Segment Start: Source material

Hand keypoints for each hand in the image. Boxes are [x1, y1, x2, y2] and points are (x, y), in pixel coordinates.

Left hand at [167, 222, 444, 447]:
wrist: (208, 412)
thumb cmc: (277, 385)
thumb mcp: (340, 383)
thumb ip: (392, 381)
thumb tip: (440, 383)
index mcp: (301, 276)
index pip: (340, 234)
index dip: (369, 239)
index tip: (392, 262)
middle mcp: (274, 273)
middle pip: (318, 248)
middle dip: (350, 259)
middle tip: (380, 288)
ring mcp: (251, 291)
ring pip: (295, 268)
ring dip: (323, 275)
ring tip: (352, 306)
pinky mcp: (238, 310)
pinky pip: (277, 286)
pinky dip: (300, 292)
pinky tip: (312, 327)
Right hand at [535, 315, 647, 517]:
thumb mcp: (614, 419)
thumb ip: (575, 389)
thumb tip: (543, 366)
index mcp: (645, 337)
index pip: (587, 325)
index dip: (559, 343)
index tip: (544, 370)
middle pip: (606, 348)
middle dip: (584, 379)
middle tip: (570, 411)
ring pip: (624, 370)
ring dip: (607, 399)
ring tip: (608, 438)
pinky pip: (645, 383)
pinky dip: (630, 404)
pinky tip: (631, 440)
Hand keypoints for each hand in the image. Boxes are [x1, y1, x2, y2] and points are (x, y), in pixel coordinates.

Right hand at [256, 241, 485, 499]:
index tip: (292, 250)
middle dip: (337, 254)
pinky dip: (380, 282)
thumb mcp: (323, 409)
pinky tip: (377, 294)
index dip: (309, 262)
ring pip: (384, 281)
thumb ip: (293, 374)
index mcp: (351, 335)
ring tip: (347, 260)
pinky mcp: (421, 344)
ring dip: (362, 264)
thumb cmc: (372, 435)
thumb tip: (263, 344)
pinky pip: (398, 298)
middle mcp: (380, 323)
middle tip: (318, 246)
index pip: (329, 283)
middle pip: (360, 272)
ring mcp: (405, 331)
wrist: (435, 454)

Segment End: Source material
Segment Start: Source material

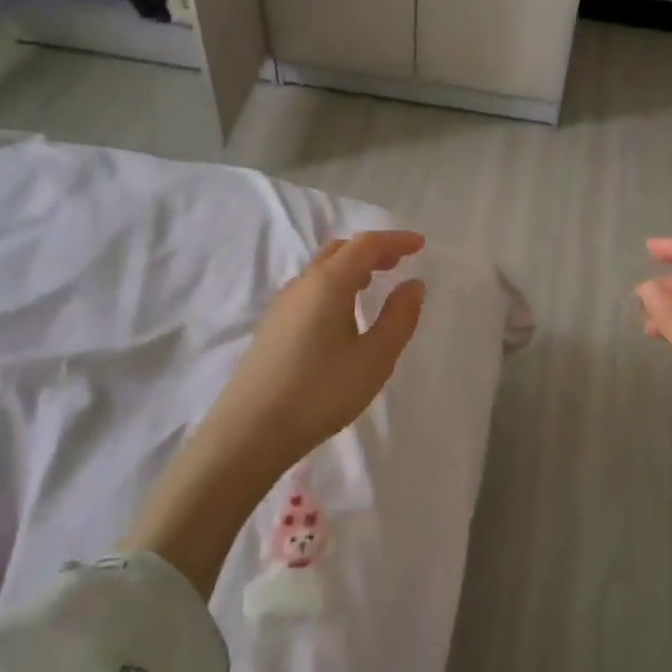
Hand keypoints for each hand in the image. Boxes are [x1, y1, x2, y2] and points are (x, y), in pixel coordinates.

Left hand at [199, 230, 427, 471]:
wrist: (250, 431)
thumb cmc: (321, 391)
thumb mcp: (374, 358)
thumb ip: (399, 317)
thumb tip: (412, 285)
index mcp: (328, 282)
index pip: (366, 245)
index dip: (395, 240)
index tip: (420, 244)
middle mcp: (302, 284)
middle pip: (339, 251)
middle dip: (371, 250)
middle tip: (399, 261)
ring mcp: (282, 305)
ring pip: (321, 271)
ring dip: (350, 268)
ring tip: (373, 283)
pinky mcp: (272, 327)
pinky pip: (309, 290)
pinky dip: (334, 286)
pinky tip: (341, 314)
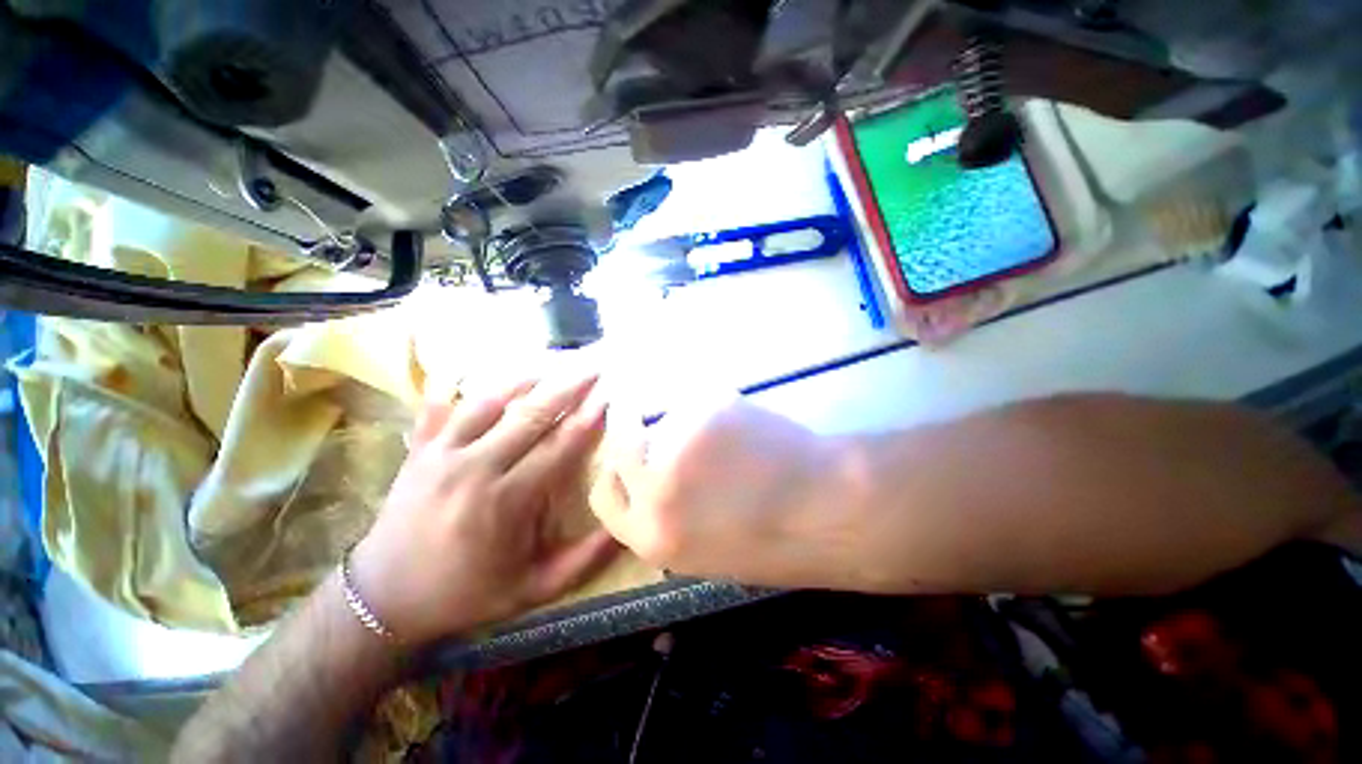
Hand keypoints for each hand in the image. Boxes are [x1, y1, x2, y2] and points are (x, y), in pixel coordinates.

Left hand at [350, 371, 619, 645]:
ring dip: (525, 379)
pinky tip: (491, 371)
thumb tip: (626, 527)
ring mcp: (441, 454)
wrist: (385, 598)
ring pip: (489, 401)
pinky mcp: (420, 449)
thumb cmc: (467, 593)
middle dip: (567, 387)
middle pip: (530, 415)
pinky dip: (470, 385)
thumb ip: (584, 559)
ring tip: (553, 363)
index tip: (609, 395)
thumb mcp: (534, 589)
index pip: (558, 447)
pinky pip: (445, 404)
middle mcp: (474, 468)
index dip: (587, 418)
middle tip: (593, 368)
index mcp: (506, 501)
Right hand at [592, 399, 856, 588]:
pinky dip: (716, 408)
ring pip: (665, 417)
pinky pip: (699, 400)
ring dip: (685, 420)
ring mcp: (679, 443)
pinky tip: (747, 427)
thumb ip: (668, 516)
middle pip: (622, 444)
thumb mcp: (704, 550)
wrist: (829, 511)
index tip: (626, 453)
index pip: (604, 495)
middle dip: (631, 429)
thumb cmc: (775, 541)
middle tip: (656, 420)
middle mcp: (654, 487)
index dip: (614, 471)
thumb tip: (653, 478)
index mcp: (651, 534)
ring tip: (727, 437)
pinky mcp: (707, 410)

Segment End: Source material

Exercise aim: Reproduce exactly the stretch of the material above that starts at the line with "ring dip: (685, 420)" and ends at the line with "pinky mcp: (707, 410)", both included, and nothing else.

Expected answer:
ring dip: (685, 420)
ring mcp: (679, 443)
pinky tip: (747, 427)
thumb ip: (668, 516)
middle pip: (622, 444)
thumb mcp: (704, 550)
wrist: (829, 511)
index tip: (626, 453)
index pip: (604, 495)
middle dip: (631, 429)
thumb cmc: (775, 541)
middle tip: (656, 420)
middle mcp: (654, 487)
index dip: (614, 471)
thumb tip: (653, 478)
index mcp: (651, 534)
ring tip: (727, 437)
pinky mcp: (707, 410)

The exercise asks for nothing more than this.